« Pour les Aikidoka, Iwama est l'équivalent de la Mecque pour les musulmans ou du Vatican pour les catholiques. » Saito Morihiro n'est pas un homme de métaphores vides. Quand il parle du phare d'Iwama, il pense à sa propre vie : 23 ans passés au côté du fondateur, 18 ans après sa mort restés au village, un demi-siècle à préserver et enseigner.

« Iwama est comme un phare, et mon devoir est de garder le feu de ce phare briller de façon éclatante. Tant que la lumière continuera de briller à partir de Iwama, les racines de l'Aikido continueront d'exister. » — Saito Morihiro, 1996

Le Mou-chan d'Iwama

Saito est né à Iwama en 1928. Enfant du village, il intègre le dojo du fondateur à 18 ans, en 1946. Le Japon vient de perdre la guerre, tout est en ruine.
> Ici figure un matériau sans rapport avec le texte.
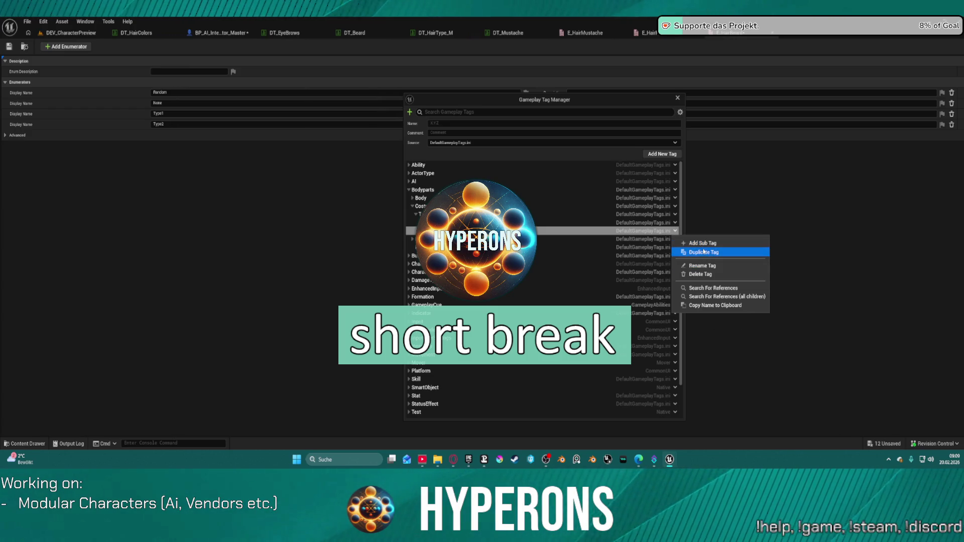
{"action": "left_click", "coordinate": [704, 252]}
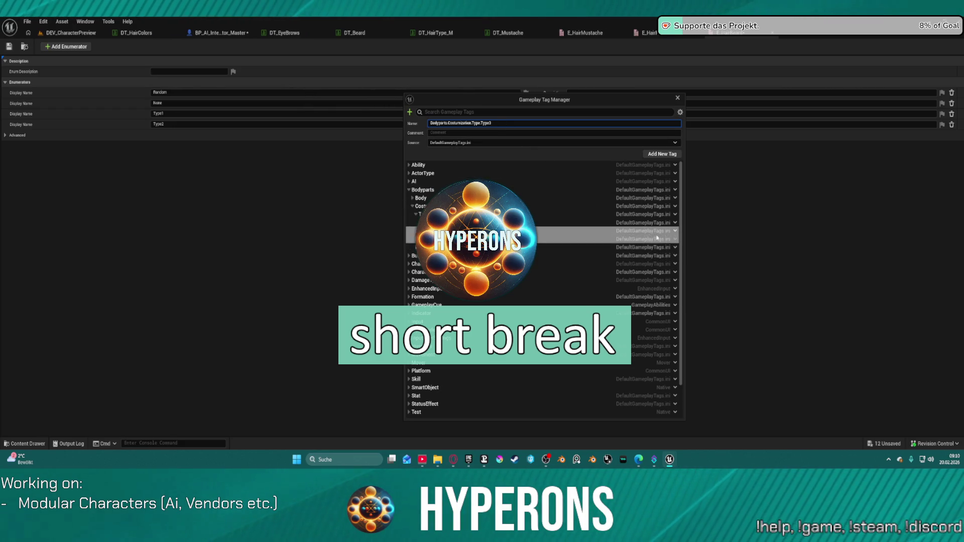
{"action": "key", "text": "Return"}
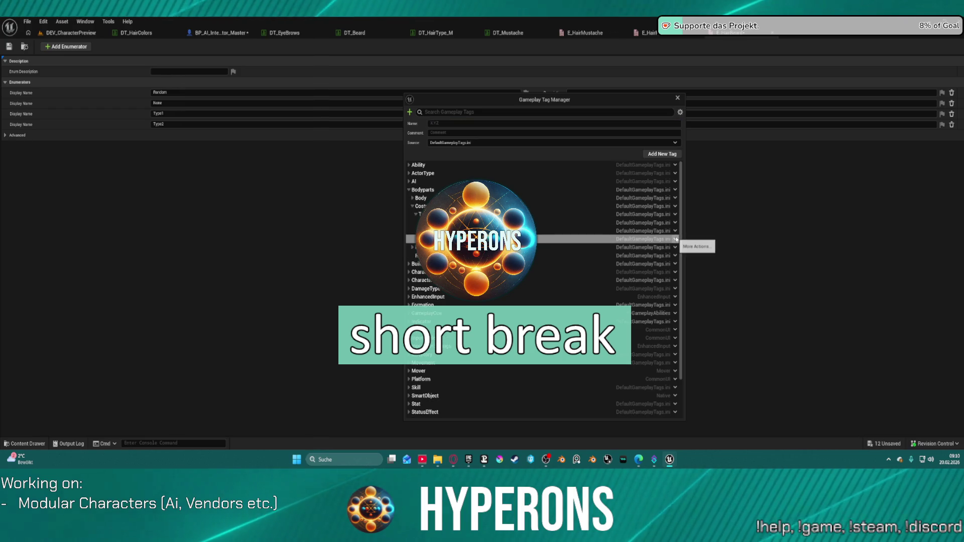
{"action": "right_click", "coordinate": [663, 241]}
{"action": "left_click", "coordinate": [700, 261]}
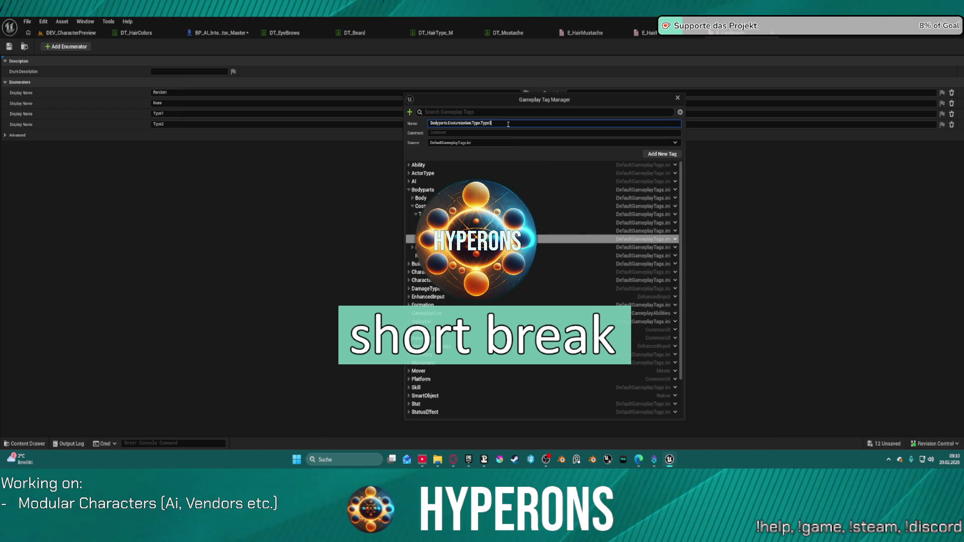
{"action": "key", "text": "BackSpace"}
{"action": "type", "text": "4"}
{"action": "key", "text": "Return"}
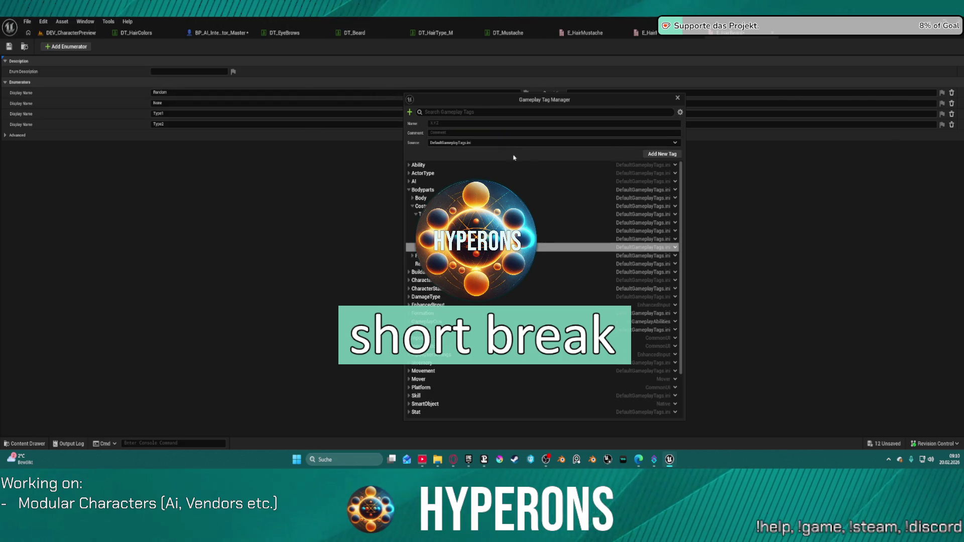
Duplicate Type4 and Type5 to add the Type5 and Type6 tags.
{"action": "right_click", "coordinate": [675, 216]}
À Iwama, il n'y a pas de routes pavées et la boue monte aux chevilles quand il pleut.

Il devient vite connu. Les gens du village le surnomment « le Napoléon d'Iwama » — parce qu'il dort aussi peu que l'empereur. Le jour, il travaille aux chemins de fer. La nuit, il s'entraîne. S'il a besoin de réparer son uniforme, il prend sur son sommeil. « Je me souviens que je dormais une demi-heure par nuit, et que ça me suffisait. »

Son autre surnom, « Mou-chan » (diminutif de Morihiro), fait peur aux bandes rivales du coin. Lors d'un conflit avant un festival, un chef de bande apprend qui il est et tombe à genoux. Saito, loin de profiter de la situation, réconcilie les deux camps et offre le saké en guise de paix.

La vie avec le fondateur

Saito décrit une période de pauvreté et d'intensité. Les uchi deshi — élèves internes — sont nombreux : Gozo Shioda (futur fondateur du Yoshinkan) arrive avec toute sa famille. Koichi Tohei (futur fondateur du Ki Aikido) est aussi là. « Je suis le dernier qui traîne encore autour de Iwama ! » dit-il en riant.

Le fondateur est un homme mystérieux. Le matin, il médite face à la lune jusqu'à l'aube. L'après-midi, il enseigne. Le soir, il prépare le diner. Il ne parle jamais d'« énergie universelle », de « paix mondiale » ou d'« aura ». Pourtant, dans chaque mouvement, son corps illustre ces idées. Saito remarque que sa technique et sa philosophie sont « simples et très terre à terre ». Pas de mysticisme, juste de la réalité.

Le programme technique

Ce qui distingue Saito, c'est sa mémoire. Pendant 23 ans, il a observé chaque démonstration, chaque correction, chaque détail. Il note tout. Après la mort du fondateur en 1969, il reconstitue le programme complet de techniques enseigné à Iwama — des centaines de techniques aux mains nues, au jo et au bokken, classées par niveau, par principe.

« Il est très important de ne pas oublier cette idée. On ne coupe pas la branche sur laquelle on est assis. » — Saito Morihiro, sur la préservation de la tradition

Ce programme complet est aujourd'hui une référence mondiale. Il permet à tout dojo de suivre un enseignement structuré, cohérent, fidèle à la source.

L'humaniste

Derrière le gardien rigoureux, il y a un homme d'une douceur remarquable. Pendant son séjour aux États-Unis en 1996, Gaku Homma observe des détails qui parlent tout bas :

Le soir, Saito lave les lavabos du dojo avant de partir, pour qu'ils soient propres pour le lendemain. Sur le vol retour, il récupère les poubelles de ses compagnons de rangée et les met dans le sac poubelle du siège, pour faciliter le travail du personnel de nettoyage. Il glisse discrètement un cadeau d'argent à son chauffeur. Il se préoccupe que son assistante mange.

« Je fais confiance à mes élèves pour qu'ils transmettent ma volonté et ma philosophie. » — Saito Morihiro

À la fin de son entretien, à 67 ans, il dit simplement : « Ce qui fait que ma vie vaut d'être vécue, c'est de garder le dojo du Fondateur vivant et en bonne santé. À la place de liberté, j'ai ma destinée — et je l'apprécie. »

Source : Interview de Saito Morihiro par Gaku Homma, Denver, 1996. Voir la note de traitement dans le vault.